╭─ Given data

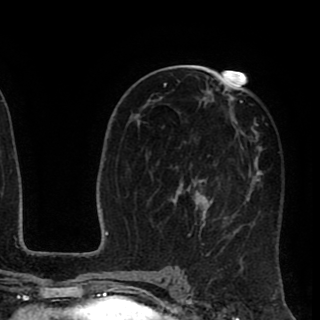
Breast MRI (dynamic contrast-enhanced), one axial slice. Position 48 of 90 along the scan axis. Cropped to one breast. Dynamic contrast-enhanced series, time point 2 of 8 at this slice position (early post-contrast). 1.5 T. TE 2.6 ms, TR 5.6 ms. 2 mm slice thickness. 320 × 320 image matrix, field of view 213 × 213 mm. Female patient.
Outlined on this slice (semi-automatically segmented with operator editing):
- enhancing-tissue mask used for the functional tumour volume (all voxels passing the contrast-enhancement thresholds inside the analysis volume; usually the tumour): box from (x=147, y=72) to (x=267, y=256) px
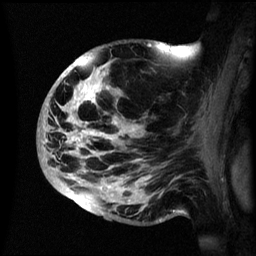
Breast MRI (dynamic contrast-enhanced), one sagittal slice; slice 36 of 60 in the series (ordered by position); dynamic contrast-enhanced series, image 2 of 3 at this slice position (ordered by acquisition); 1.5 T; TE 4.2 ms, TR 8.4 ms; 2.4 mm slice thickness; 256 × 256 image matrix. Female patient, age 48 years.
Outlined on this slice (semi-automatic segmentation, software-assisted and operator-edited):
- analysis volume of interest (the breast-tissue region the enhancement analysis was run in; not a lesion): bounding box <38,42,195,222> (left, top, right, bottom; pixels)
- tumour enhancement mask (voxels above the 70 % enhancement threshold inside the analysis volume of interest): <43,56,134,212>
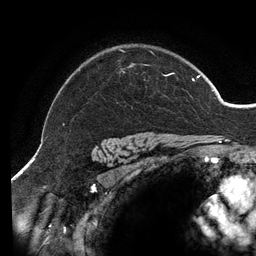
Breast MRI (dynamic contrast-enhanced), one axial slice; position 106 of 134 along the scan axis; cropped to one breast; dynamic contrast-enhanced series, time point 2 of 6 at this slice position (early post-contrast); 3 T; TE 2.7 ms, TR 6.5 ms; 1.2 mm slice thickness; 256 × 256 image matrix. Female patient.
Outlined on this slice (semi-automatic segmentation, software-assisted and operator-edited):
- enhancing-tissue mask used for the functional tumour volume (all voxels passing the contrast-enhancement thresholds inside the analysis volume; usually the tumour): bounding box (x1, y1, x2, y2) in pixels: (119, 49, 200, 82)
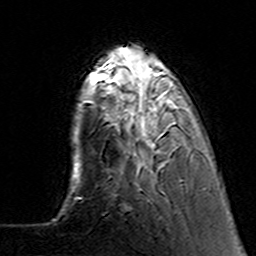
Breast MRI (dynamic contrast-enhanced), one axial slice. Position 33 of 160 along the scan axis. Cropped to one breast. Dynamic contrast-enhanced series, time point 2 of 7 at this slice position (early post-contrast). 3 T. TE 4.6 ms, TR 7.4 ms. 256 × 256 image matrix, field of view 144 × 144 mm. Female patient.
Structures marked on this image (semi-automatic segmentation, software-assisted and operator-edited):
- enhancing-tissue mask used for the functional tumour volume (all voxels passing the contrast-enhancement thresholds inside the analysis volume; usually the tumour): bounding box [x1, y1, x2, y2] px = [104, 64, 199, 191]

╰─

▸ Task goal: Each line of the listing that includes the word "pixels" counts once; give the total as a single number.

▸ Result: 2